— QUOTED PASSAGE —
American baseball player (1857–1891)

William Michael Crowley (April 18, 1857 - July 14, 1891) was an American Major League Baseball player who played mainly as an outfielder from to . He played for the Philadelphia White Stockings, Louisville Grays, Buffalo Bisons, Boston Red Caps/Beaneaters, Philadelphia Athletics, and Cleveland Blues.

Born in Philadelphia to Irish immigrant parents, Crowley worked for a print factory in Gloucester, New Jersey, before beginning his professional baseball career with the Philadelphia White Stockings in 1875. He was the youngest player in the National Association that year, having turned 18 just days before his debut.

Crowley threw out four men from the outfield during a May 1880 game with the Buffalo Bisons, and he did it again in August of that year.

In 1881, Crowley was one of several players blacklisted from the National League by the league president, William Hulbert. The bans were thought to take aim at drunkenness, rowdy behavior and game fixing among the league's players, but all of the blacklisting was lumped under a broad category: "general dissipation and insubordination." Crowley was reinstated in 1883.

On June 7, 1884, while Crowley was playing for the Boston Beaneaters, Providence Grays pitcher Charlie Sweeney struck out Crowley to end the game and to set a single-game major league strikeout record (19 strikeouts). That record was tied several times before Roger Clemens struck out 20 batters in a 1986 game. The rest of the 1884 season was better for Crowley, as he set career highs in games played, at bats, hits and runs batted in.

— RECORDS SHOWN —
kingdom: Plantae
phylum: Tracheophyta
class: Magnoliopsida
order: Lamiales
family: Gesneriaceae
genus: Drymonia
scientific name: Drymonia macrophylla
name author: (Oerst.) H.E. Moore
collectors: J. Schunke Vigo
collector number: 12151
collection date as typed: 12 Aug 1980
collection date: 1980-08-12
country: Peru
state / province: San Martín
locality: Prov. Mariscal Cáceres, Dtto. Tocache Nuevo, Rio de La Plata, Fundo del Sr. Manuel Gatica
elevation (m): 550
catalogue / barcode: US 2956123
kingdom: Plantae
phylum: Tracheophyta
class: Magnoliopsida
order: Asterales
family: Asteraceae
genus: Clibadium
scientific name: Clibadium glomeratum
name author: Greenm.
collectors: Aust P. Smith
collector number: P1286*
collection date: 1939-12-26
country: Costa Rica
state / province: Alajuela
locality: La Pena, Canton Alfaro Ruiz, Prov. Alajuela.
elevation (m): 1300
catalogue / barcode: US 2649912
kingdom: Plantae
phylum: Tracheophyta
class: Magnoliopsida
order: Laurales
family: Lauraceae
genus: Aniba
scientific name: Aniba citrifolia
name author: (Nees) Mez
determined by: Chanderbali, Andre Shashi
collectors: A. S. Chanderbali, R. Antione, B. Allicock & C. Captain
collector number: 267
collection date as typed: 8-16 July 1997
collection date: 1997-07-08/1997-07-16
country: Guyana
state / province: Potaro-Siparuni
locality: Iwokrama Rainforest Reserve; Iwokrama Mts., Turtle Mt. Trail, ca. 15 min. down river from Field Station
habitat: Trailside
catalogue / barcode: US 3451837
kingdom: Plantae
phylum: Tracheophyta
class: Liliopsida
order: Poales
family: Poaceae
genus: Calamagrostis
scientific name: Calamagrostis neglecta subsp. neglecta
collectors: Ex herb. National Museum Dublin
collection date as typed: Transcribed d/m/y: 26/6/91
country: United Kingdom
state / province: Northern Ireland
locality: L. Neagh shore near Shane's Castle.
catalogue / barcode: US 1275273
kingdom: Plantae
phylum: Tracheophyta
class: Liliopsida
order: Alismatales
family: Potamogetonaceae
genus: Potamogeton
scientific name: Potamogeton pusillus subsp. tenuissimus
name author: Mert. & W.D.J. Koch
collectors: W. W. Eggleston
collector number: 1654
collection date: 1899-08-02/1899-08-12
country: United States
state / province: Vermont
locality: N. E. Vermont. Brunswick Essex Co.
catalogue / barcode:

— QUESTIONS ON THE MATERIAL —
- a) For each statement, say whether the text on William Crowley agrees with it, answering yes or no and quoting the deciding words. (i) Crowley worked for a print factory in Gloucester, New Jersey, before his professional career began. (ii) Crowley was reinstated in 1881. (iii) Charlie Sweeney struck out 20 batters in the June 7, 1884 game.
- b) Carry on the text about William Crowley from its last sentence.
The items are material of their own and are unrelated to the baseball text.

— RESULTS IN ORDER —
- a)
(i) Yes: "Crowley worked for a print factory in Gloucester, New Jersey, before beginning his professional baseball career"
(ii) No: "Crowley was reinstated in 1883."
(iii) No: "set a single-game major league strikeout record (19 strikeouts)"

- b)
Crowley's last season in the major leagues was an unpredictable one. He played 92 games for the 1885 Buffalo Bisons, a team that finished with a 38–74 win–loss record. In mid-September, the team was bought out by the Detroit Wolverines. Two days later, four of Crowley's teammates appeared in uniform for the Wolverines, but they did not play after the league threatened the Wolverines with a forfeit. The team's purchase was later reversed by the league. In the last three weeks of the season, the Bisons finished with no wins, sixteen losses and one tie.

From 1886 to 1888, Crowley appeared with four minor league teams before leaving professional baseball. He died at the age of 34 of Bright's disease in Gloucester, New Jersey, and is interred at St. Mary's Cemetery in Bellmawr, New Jersey.